[INSTRUCTIONS TO FOLLOW] Write out the commit email below verbatim, starting at "Posted to common-commits@hadoop.apache.org" and ending at "dual-hosted git repository.".

You are viewing a plain text version of this content. The canonical link for it is here.
Posted to common-commits@hadoop.apache.org by sn...@apache.org on 2022/03/10 21:23:15 UTC

[hadoop] branch trunk updated: YARN-11067. Resource overcommitment due to incorrect resource normalisation logical order. Contributed by Andras Gyori

This is an automated email from the ASF dual-hosted git repository.

snemeth pushed a commit to branch trunk
in repository https://gitbox.apache.org/repos/asf/hadoop.git


The following commit(s) were added to refs/heads/trunk by this push:
     new ed65aa2  YARN-11067. Resource overcommitment due to incorrect resource normalisation logical order. Contributed by Andras Gyori
ed65aa2 is described below

commit ed65aa23240b3dd6b56e86e5f0e9d38069fb3b01
Author: Szilard Nemeth <sn...@apache.org>
AuthorDate: Thu Mar 10 22:22:58 2022 +0100

    YARN-11067. Resource overcommitment due to incorrect resource normalisation logical order. Contributed by Andras Gyori
---
 .../scheduler/capacity/ParentQueue.java            | 37 ++++++++---------
 .../TestAbsoluteResourceConfiguration.java         | 47 ++++++++++++++++++++++
 2 files changed, 64 insertions(+), 20 deletions(-)

[Saved data entries]
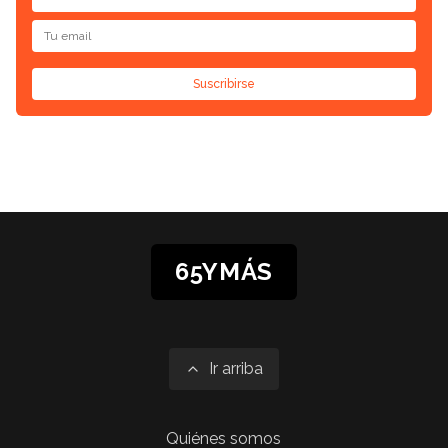
Suscribirse
65YMÁS
Ir arriba
Quiénes somos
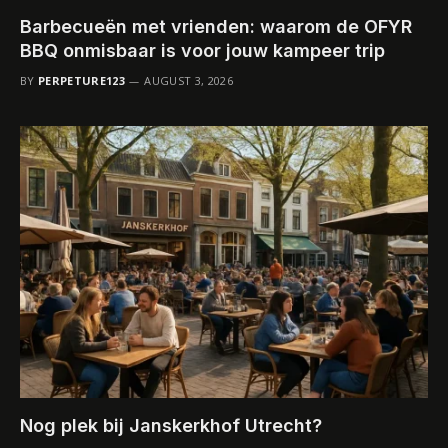
Barbecueën met vrienden: waarom de OFYR
BBQ onmisbaar is voor jouw kampeer trip
BY
PERPETURE123
AUGUST 3, 2026
Nog plek bij Janskerkhof Utrecht?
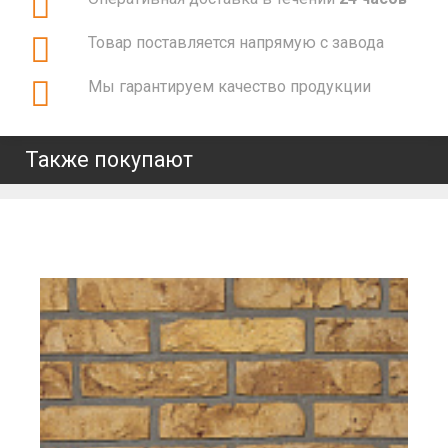
Товар поставляется напрямую с завода
Мы гарантируем качество продукции
Также покупают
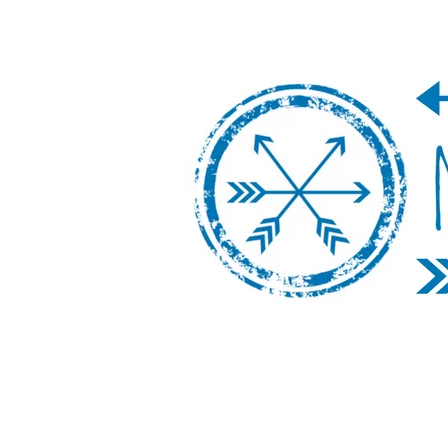
Nos Vamos de 
Un blog de viajes donde se comparte ex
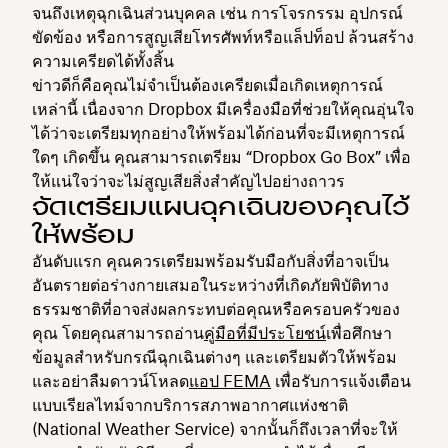
จนถึงเหตุฉุกเฉินส่วนบุคคล เช่น การโจรกรรม อุปกรณ์
ขัดข้อง หรือการสูญเสียโทรศัพท์หรือแล็ปท็อป ล้วนสร้าง
ความเครียดได้ทั้งสิ้น
ข่าวดีก็คือคุณไม่จำเป็นต้องเครียดเมื่อเกิดเหตุการณ์
เหล่านี้ เนื่องจาก Dropbox มีเครื่องมือที่ช่วยให้คุณอุ่นใจ
ได้ว่าจะเตรียมทุกอย่างให้พร้อมได้ก่อนที่จะมีเหตุการณ์
ใดๆ เกิดขึ้น คุณสามารถเตรียม “Dropbox Go Box” เพื่อ
ให้แน่ใจว่าจะไม่สูญเสียสิ่งสำคัญไปอย่างถาวร
จัดเตรียมแผนฉุกเฉินของคุณไว้
ให้พร้อม
อันดับแรก คุณควรเตรียมพร้อมรับมือกับสิ่งที่อาจเป็น
อันตรายต่อร่างกายเสมอในระหว่างที่เกิดภัยพิบัติทาง
ธรรมชาติที่อาจส่งผลกระทบต่อคุณหรือครอบครัวของ
คุณ โดยคุณสามารถอ่าน
คู่มือที่มีประโยชน์
เพื่อศึกษา
ข้อมูลสำหรับกรณีฉุกเฉินต่างๆ และเตรียมตัวให้พร้อม
และอย่าลืมดาวน์โหลด
แอป FEMA
เพื่อรับการแจ้งเตือน
แบบเรียลไทม์จากบริการสภาพอากาศแห่งชาติ
(National Weather Service) จากนั้นก็ถึงเวลาที่จะให้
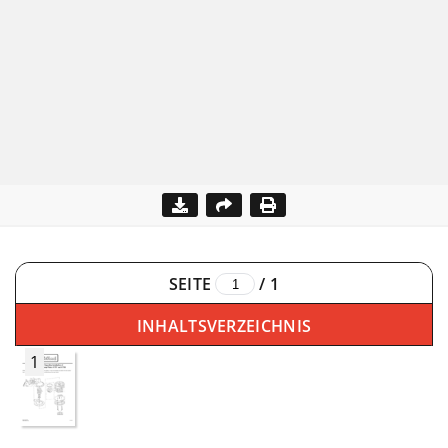
SEITE
/
1
INHALTSVERZEICHNIS
1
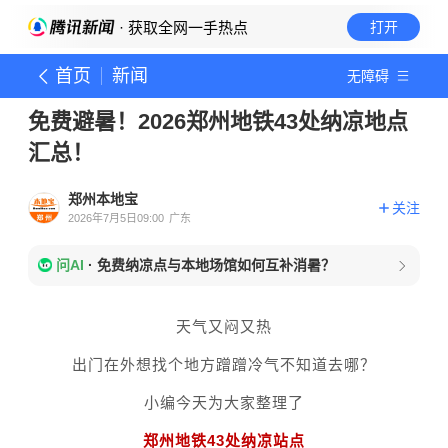
· 获取全网一手热点
打开
首页
新闻
无障碍
免费避暑！2026郑州地铁43处纳凉地点
汇总！
郑州本地宝
关注
2026年7月5日09:00
广东
问AI
·
免费纳凉点与本地场馆如何互补消暑？
天气又闷又热
出门在外想找个地方蹭蹭冷气不知道去哪？
小编今天为大家整理了
郑州地铁43处纳凉站点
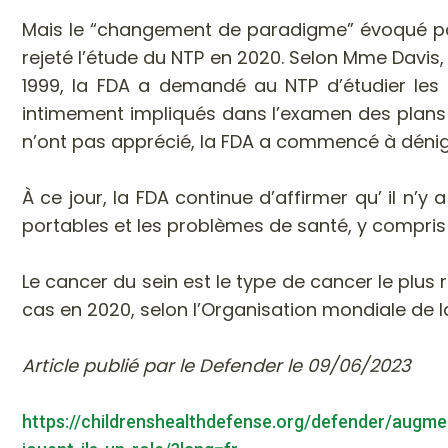
Mais le “changement de paradigme” évoqué par 
rejeté l’étude du NTP en 2020. Selon Mme Davis, 
1999, la FDA a demandé au NTP d’étudier les 
intimement impliqués dans l’examen des plans d
n’ont pas apprécié, la FDA a commencé à dénig
À ce jour, la FDA continue d’affirmer qu’ il n’y
portables et les problèmes de santé, y compris 
Le cancer du sein est le type de cancer le plu
cas en 2020, selon l’Organisation mondiale de l
Article publié par le Defender le 09/06/2023
https://childrenshealthdefense.org/defender/augm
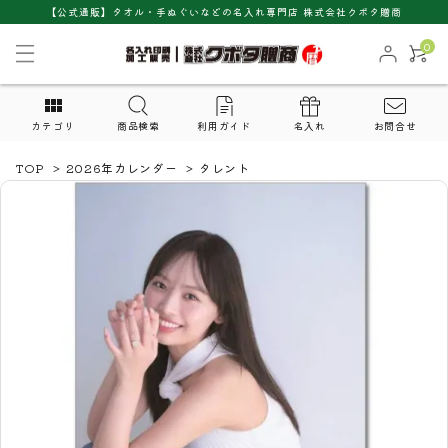
【公式通販】タオル・手ぬぐいなどの名入れ専門店 株式会社クボタ贈商
0
カテゴリ
商品検索
利用ガイド
名入れ
お問合せ
TOP
>
2026年カレンダー
>
タレント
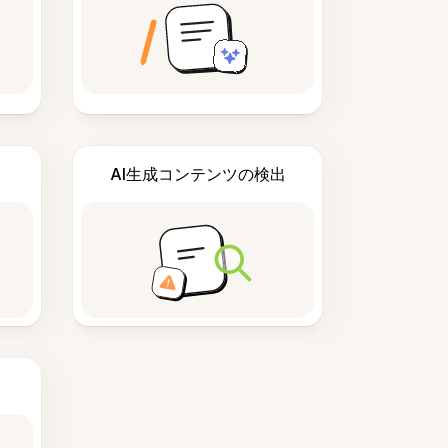
AI生成コンテンツの検出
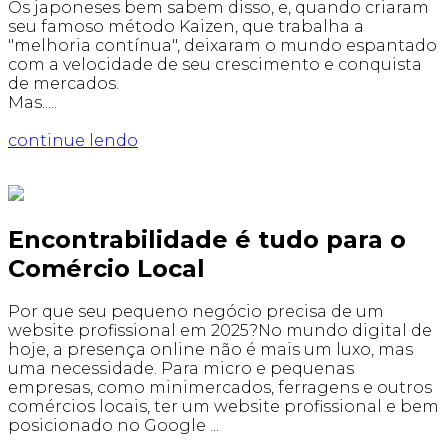
Os japoneses bem sabem disso, e, quando criaram
seu famoso método Kaizen, que trabalha a
"melhoria contínua", deixaram o mundo espantado
com a velocidade de seu crescimento e conquista
de mercados.
Mas.....
continue lendo
Encontrabilidade é tudo para o
Comércio Local
Por que seu pequeno negócio precisa de um
website profissional em 2025?No mundo digital de
hoje, a presença online não é mais um luxo, mas
uma necessidade. Para micro e pequenas
empresas, como minimercados, ferragens e outros
comércios locais, ter um website profissional e bem
posicionado no Google ...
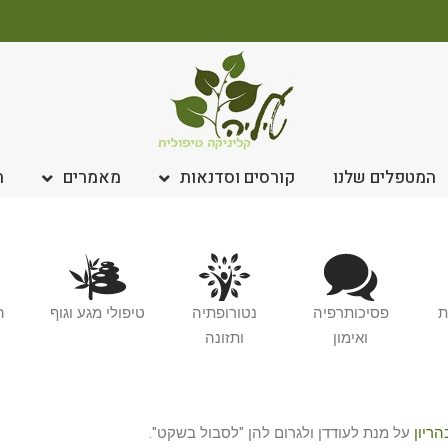
המטפלים שלנו
קורסים וסדנאות
מאמרים
ח
ת
פסיכותרפיה
נטורופתיה
טיפולי מגע וגוף
ה
ואימון
ותזונה
הריון
על מנת לעודדן ולגרום להן "לסבול בשקט".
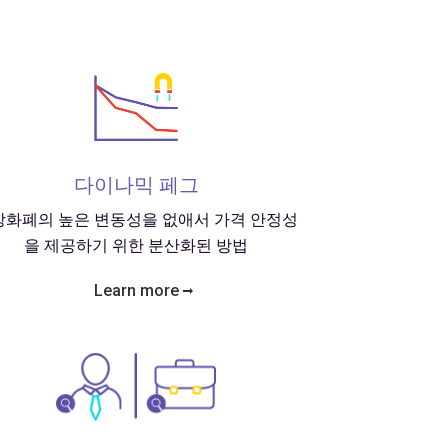
다이나믹 페그
상화폐의 높은 변동성을 없애서 가격 안정성
을 제공하기 위한 분산화된 방법
Learn more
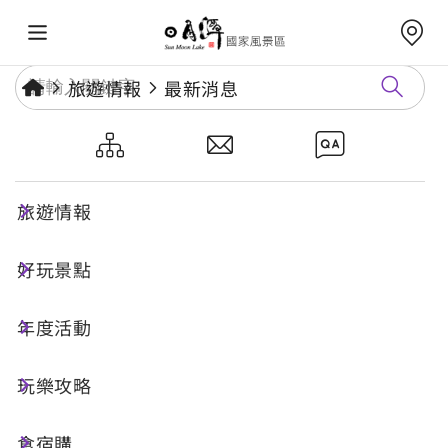
旅遊情報
最新消息
【🎊 狂賀入選全球百大！加碼抽
獎催票 🎁 一人一票，送日月潭
旅遊情報
拿「人氣大獎」！】
好玩景點
年度活動
發布日期：
2025-12-18
活動快報
玩樂攻略
親愛的朋友們，日月潭需要您的神聖一票！
食宿購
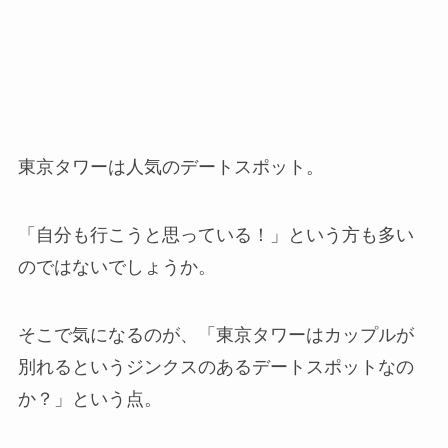
東京タワーは人気のデートスポット。
「自分も行こうと思っている！」という方も多い
のではないでしょうか。
そこで気になるのが、「東京タワーはカップルが
別れるというジンクスのあるデートスポットなの
か？」という点。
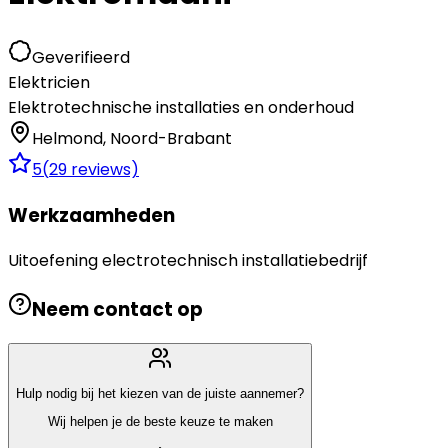
Geverifieerd
Elektricien
Elektrotechnische installaties en onderhoud
Helmond
,
Noord-Brabant
5
(
29
reviews)
Werkzaamheden
Uitoefening electrotechnisch installatiebedrijf
Neem contact op
Hulp nodig bij het kiezen van de juiste aannemer?
Wij helpen je de beste keuze te maken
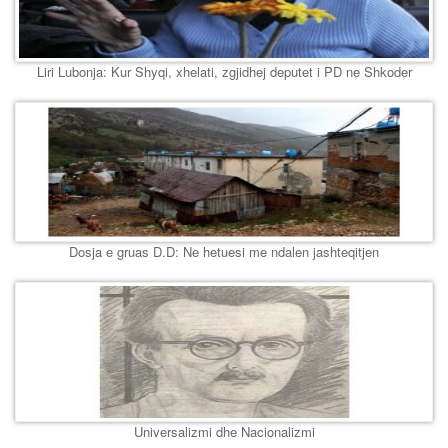
Liri Lubonja: Kur Shyqi, xhelati, zgjidhej deputet i PD ne Shkoder
Dosja e gruas D.D: Ne hetuesi me ndalen jashteqitjen
Universalizmi dhe Nacionalizmi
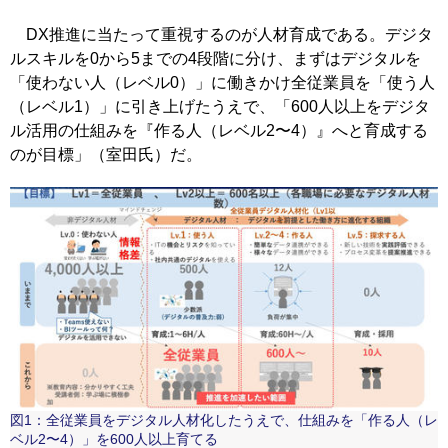
DX推進に当たって重視するのが人材育成である。デジタ
ルスキルを0から5までの4段階に分け、まずはデジタルを
「使わない人（レベル0）」に働きかけ全従業員を「使う人
（レベル1）」に引き上げたうえで、「600人以上をデジタ
ル活用の仕組みを『作る人（レベル2〜4）』へと育成する
のが目標」（室田氏）だ。
図1：全従業員をデジタル人材化したうえで、仕組みを「作る人（レ
ベル2〜4）」を600人以上育てる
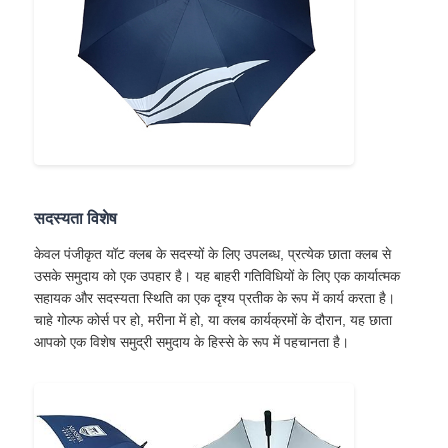
पैदल चलने वाली छत्रियाँ
कॉम्पैक्ट छतरियां
प्रचार के लिए छाता
सदस्यता विशेष
पवनरोधी छाता
केवल पंजीकृत यॉट क्लब के सदस्यों के लिए उपलब्ध, प्रत्येक छाता क्लब से
उसके समुदाय को एक उपहार है। यह बाहरी गतिविधियों के लिए एक कार्यात्मक
सहायक और सदस्यता स्थिति का एक दृश्य प्रतीक के रूप में कार्य करता है।
स्वचालित रूप से खुली छाता
चाहे गोल्फ कोर्स पर हो, मरीना में हो, या क्लब कार्यक्रमों के दौरान, यह छाता
आपको एक विशेष समुद्री समुदाय के हिस्से के रूप में पहचानता है।
उल्टा छाता
लकड़ी के हैंडल छाता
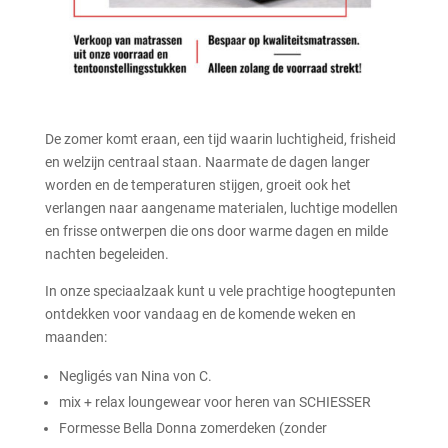
De zomer komt eraan, een tijd waarin luchtigheid, frisheid
en welzijn centraal staan. Naarmate de dagen langer
worden en de temperaturen stijgen, groeit ook het
verlangen naar aangename materialen, luchtige modellen
en frisse ontwerpen die ons door warme dagen en milde
nachten begeleiden.
In onze speciaalzaak kunt u vele prachtige hoogtepunten
ontdekken voor vandaag en de komende weken en
maanden:
Negligés van Nina von C.
mix + relax loungewear voor heren van SCHIESSER
Formesse Bella Donna zomerdeken (zonder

[FINISHED EXERCISE]
Posted to common-commits@hadoop.apache.org by sn...@apache.org on 2022/03/10 21:23:15 UTC

[hadoop] branch trunk updated: YARN-11067. Resource overcommitment due to incorrect resource normalisation logical order. Contributed by Andras Gyori

This is an automated email from the ASF dual-hosted git repository.